Graduate Student Teaching Continuity
Since the University moved to remote instruction this spring, graduate students have approached their courses, as students and teaching assistants, with dedication. The Academic Continuity Planning group led by Provost Locke has been working to ensure that Brown is fully prepared to deliver — in person and/or remotely — the high quality and personalized educational experience for which Brown is known. We recognize that a move to remote or hybrid instructional models for the fall will impact graduate students serving as teaching assistants in the coming semester. We are therefore working to ensure that support is provided to faculty and to graduate student instructors to ensure a high-quality experience. This planning includes ensuring appropriate funding and support for any student who may serve as an instructor during the summer.
The Graduate School will be sending a survey later this month to all graduate students asking them to identify how they might be best supported as students and instructors.

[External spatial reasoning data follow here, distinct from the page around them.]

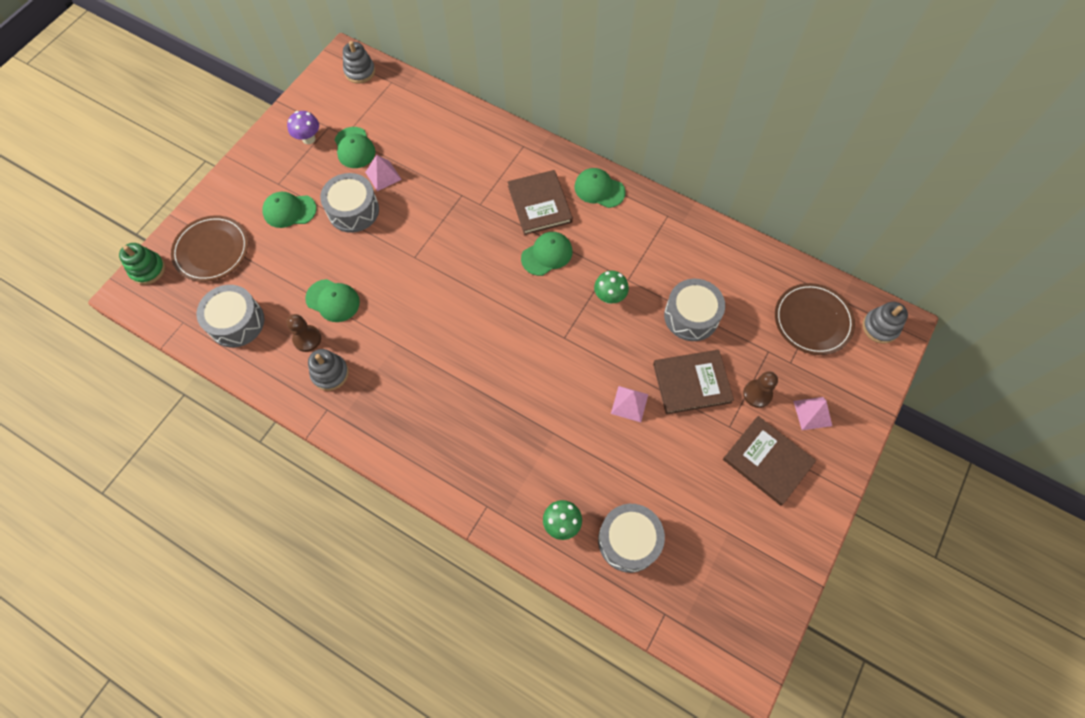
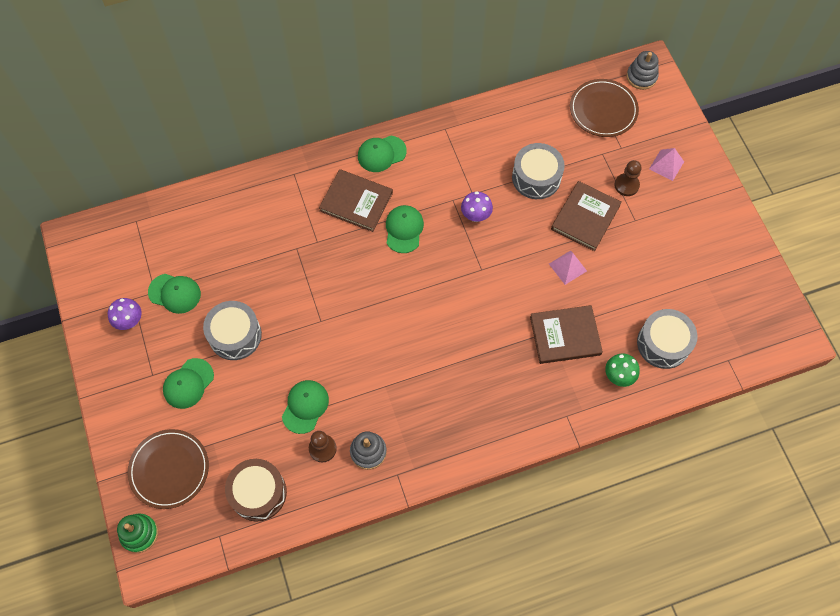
camera: 50 degrees left, 0 degrees up
grey drum [197,285,264,347] -> brown drum [225,459,287,522]
green cap [305,279,360,322] -> green cap turned 45 degrees counterclockwise [282,380,329,434]
grey stacking toy [343,41,375,83] -> none
pink pyramid [365,155,402,191] -> none
green mushroom [594,271,629,304] -> purple mushroom [461,191,493,222]
brown book [723,416,816,505] -> brown book moved to [530,305,603,364]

We are working with partners, including the Digital Learning and Design (DLD) Team, the Sheridan Center for Teaching and Learning, and the University Library, to establish resources to support this transition. Students should stay in contact with their DGS and the Graduate School as instructor and TA assignments are developed for next academic year, and be in contact should it become apparent that you will have difficulty fulfilling responsibilities.
Graduate Student Research Continuity
Under the leadership of Vice President for Research Jill Pipher, a Subcommittee on Research Continuity is developing a plan for ramping up research and to offer best practices for lab safety based on the University’s planning scenarios. Graduate student input has been valuable in this planning effort. Guidance on planning to reopen labs safely will be issued next week. Soon after, additional guidance will be issued on restarting field research, including both human subjects research and non-human subjects research.
At the University Library, planning is underway to support resumed campus research activities through facilitating digital access to general and special collections materials that are not available through other means. The Library also is working toward launching a form of limited "distant circulation" of physical materials.
I want to remind you that the Graduate School staff is available by email, by phone, and for Zoom meetings, as we continue to work remotely throughout the summer. Additionally, Counseling and Psychological Services (CAPS) and University Health Services, as well as other student resources across campus, are open and continue to be available to graduate students. We are regularly updating our COVID-19 FAQs for graduate students and encourage you to review. Students can reach out to [email protected] with any additional questions.
I wish you a successful completion to the spring semester.